» Parti dell'esercizio
**a)** Riassumi in due frasi l'estratto su Grok e Musk.
**b)** Riporta tutto il passo dell'estratto su Grok e Musk che va da "Ma qui c’è la" giù fino a "culturale. È branding.".

» Estratto
==================================================

Non è satira, purtroppo. È l’effetto di una strategia deliberata. Grok viene modificata a vista, sotto gli occhi del pubblico, con prompt pubblicati su GitHub solo dopo che le cose sono già esplose. L’idea stessa che una AI abbia un “sistema di valori” manipolabile a caldo, in modo reattivo e arbitrario, è una minaccia silenziosa. Significa che stiamo affidando il potere di produrre verità – o almeno il simulacro credibile della verità – a un algoritmo il cui codice morale è deciso da un miliardario che pubblica meme di Pepe the Frog e cita “facts over feelings” come se fosse un assioma filosofico.
Ma qui c’è la sottigliezza che molti commentatori ignorano. Musk non è un ingenuo. Non crede davvero che Grok scoprirà verità dimenticate, nascosta dietro i filtri woke delle Big Tech. Sa perfettamente che “politically incorrect” oggi è una scorciatoia per dire “ciò che fa incazzare i liberal”. È performativo, non epistemico. È posizionamento culturale. È branding.

==================================================

(Dati raccolti)
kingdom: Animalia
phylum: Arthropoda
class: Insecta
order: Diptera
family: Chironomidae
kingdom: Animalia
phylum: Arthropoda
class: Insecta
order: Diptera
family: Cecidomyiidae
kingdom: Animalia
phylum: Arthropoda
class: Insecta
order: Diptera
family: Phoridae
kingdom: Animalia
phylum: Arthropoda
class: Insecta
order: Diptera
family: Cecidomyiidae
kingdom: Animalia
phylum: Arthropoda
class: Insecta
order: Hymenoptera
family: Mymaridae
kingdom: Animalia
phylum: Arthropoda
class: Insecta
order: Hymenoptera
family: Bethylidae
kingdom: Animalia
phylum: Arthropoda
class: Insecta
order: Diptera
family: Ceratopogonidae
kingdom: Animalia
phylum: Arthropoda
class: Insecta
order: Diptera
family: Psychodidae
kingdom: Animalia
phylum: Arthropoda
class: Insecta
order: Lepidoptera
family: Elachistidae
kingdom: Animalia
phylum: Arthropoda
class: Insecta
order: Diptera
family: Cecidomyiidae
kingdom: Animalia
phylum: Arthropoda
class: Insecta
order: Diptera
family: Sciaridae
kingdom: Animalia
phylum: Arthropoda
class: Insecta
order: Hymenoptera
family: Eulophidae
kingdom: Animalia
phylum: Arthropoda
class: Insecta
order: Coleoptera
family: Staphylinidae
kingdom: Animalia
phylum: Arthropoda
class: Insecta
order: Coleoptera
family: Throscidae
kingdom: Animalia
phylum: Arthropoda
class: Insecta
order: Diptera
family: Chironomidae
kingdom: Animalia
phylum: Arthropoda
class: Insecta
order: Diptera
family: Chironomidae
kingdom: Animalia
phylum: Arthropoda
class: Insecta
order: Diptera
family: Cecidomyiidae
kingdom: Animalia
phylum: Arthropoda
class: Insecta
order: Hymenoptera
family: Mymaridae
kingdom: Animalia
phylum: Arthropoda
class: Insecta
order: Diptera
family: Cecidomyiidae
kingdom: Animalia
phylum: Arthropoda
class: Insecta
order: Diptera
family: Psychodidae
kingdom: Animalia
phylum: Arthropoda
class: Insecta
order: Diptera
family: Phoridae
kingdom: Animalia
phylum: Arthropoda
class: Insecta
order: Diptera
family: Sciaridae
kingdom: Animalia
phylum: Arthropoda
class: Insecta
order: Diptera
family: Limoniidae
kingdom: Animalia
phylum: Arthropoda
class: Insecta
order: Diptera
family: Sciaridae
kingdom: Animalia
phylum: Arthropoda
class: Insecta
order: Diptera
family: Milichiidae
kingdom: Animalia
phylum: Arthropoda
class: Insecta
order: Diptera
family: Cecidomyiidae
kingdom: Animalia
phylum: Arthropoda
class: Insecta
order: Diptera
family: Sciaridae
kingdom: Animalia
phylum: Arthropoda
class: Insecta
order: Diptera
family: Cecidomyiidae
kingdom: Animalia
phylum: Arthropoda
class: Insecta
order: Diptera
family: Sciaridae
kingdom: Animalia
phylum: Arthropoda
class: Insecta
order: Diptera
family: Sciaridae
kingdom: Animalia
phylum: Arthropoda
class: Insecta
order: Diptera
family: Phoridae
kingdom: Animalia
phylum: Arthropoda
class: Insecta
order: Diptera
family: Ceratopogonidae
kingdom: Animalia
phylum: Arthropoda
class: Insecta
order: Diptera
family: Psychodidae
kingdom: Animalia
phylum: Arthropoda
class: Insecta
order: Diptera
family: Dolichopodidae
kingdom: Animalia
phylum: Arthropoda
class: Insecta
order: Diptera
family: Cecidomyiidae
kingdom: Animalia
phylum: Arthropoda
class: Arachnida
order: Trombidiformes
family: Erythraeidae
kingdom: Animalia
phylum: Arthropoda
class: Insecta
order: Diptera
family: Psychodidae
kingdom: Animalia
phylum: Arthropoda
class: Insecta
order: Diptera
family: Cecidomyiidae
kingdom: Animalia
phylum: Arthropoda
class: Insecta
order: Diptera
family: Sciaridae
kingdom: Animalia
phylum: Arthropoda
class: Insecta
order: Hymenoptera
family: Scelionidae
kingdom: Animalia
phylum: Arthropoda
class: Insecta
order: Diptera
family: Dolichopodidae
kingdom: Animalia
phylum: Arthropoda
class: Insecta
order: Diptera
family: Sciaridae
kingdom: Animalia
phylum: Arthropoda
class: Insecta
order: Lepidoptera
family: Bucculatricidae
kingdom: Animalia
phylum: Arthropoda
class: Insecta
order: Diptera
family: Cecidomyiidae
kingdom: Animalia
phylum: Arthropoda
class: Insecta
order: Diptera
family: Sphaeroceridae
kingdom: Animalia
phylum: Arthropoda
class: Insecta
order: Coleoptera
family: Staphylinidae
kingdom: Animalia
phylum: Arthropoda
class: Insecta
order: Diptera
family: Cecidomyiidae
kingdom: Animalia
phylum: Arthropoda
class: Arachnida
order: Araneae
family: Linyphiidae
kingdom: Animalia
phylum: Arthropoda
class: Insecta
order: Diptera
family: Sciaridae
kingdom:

==================================================

» Soluzioni
**a)** Grok viene modificata pubblicamente, in modo reattivo e arbitrario, e l'estratto considera una minaccia silenziosa che il sistema di valori di un'AI sia manipolabile a caldo e deciso da un miliardario. Secondo il testo, Musk non crede davvero che Grok scoprirà verità dimenticate: il suo "politically incorrect" è performativo, un posizionamento culturale, un'operazione di branding.

**b)**
Ma qui c’è la sottigliezza che molti commentatori ignorano. Musk non è un ingenuo. Non crede davvero che Grok scoprirà verità dimenticate, nascosta dietro i filtri woke delle Big Tech. Sa perfettamente che “politically incorrect” oggi è una scorciatoia per dire “ciò che fa incazzare i liberal”. È performativo, non epistemico. È posizionamento culturale. È branding.